Fantasy Café: The fact Kristen hasn't been nominated even once for her excellent blog is! A travesty! She's just been steadily posting about books for years, talking about genre and the topics she's passionate about, making space for others to write and share their thoughts, doing cool projects (her Women in SFF Month is a huge achievement and I should have advocated harder for it in Best Related Work), and vibing. Fandom! I am just one fan. Help me fix this!

The Full Lid: This newsletter (you can add it to RSS readers, although I had to fight to figure out a URL mine would accept) has great central essays each week. When I have the context they're always excellent pieces. My favorite section (because I am often too under-read/watched for the essay portion) is where they ask people to share what they've been working on and then link it. I've discovered so many neat things from these sections, and that type of community building is my favorite. Staying connected is harder than ever and I appreciate that The Full Lid, amid their other writing, makes space for this in their newsletter.

That's it for me so far while I read/watch additional material and try to decide. What's everyone else got on their nominating ballots?

If you're interested in nominating: in theory if you were a member of the last year's Worldcon you're eligible to nominate in 2024, but need a membership to the current Worldcon to vote on the shortlist that's produced. The whole process confuses me. I never bother with the overlap period from Worldcon to Worldcon. Instead, I pretend each Worldcon is its own thing and chaotically buy a new membership to each one in December/January each year. For Glasgow, you can do that here by registering an account. If you're just in it for the Hugo Awards or aren't sure if you can attend yet, you'll want the WSFS Only option which can be upgraded later. If anything in this paragraph is wrong, feel free to correct me! It's so unnecessarily confusing. :D

Date: 2024-01-11 12:28 am (UTC)
jmward14: (Default)
From: [personal profile] jmward14
Thank you for the great fanzine recs. The only one I'd heard about was Nerds of a Feather. Much appreciated.

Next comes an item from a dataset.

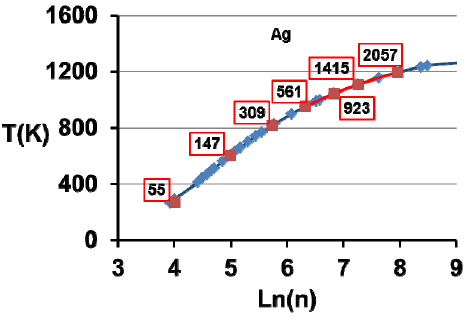
Figure 8. The formation temperatures of superclusters containing n atoms. The formation temperatures of Ag critical superclusters are plotted versus the critical number n that they contain. The superclusters with magic atom numbers are represented by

For Best Fancast, may I also suggust Con-Tinual, the ongoing online convention? (Yeah, again. Lady Business is one of the few places to remember Best Fancast is a thing.) Our panels and interviews are all on YouTube at <https://www.youtube.com/continualconvention> (the most recent are under the "Live" tab) - all 248+ in 2023 alone. But the real action is on the Facebook group <https://www.youtube.com/continualconvention>, which not only includes panels, but special features like Destination Research, author readings, free promotional opportunities for new releases, SFFH-related crowdfunding campaigns, links to fan podcasts, and more.

Thanks for keeping the comments open.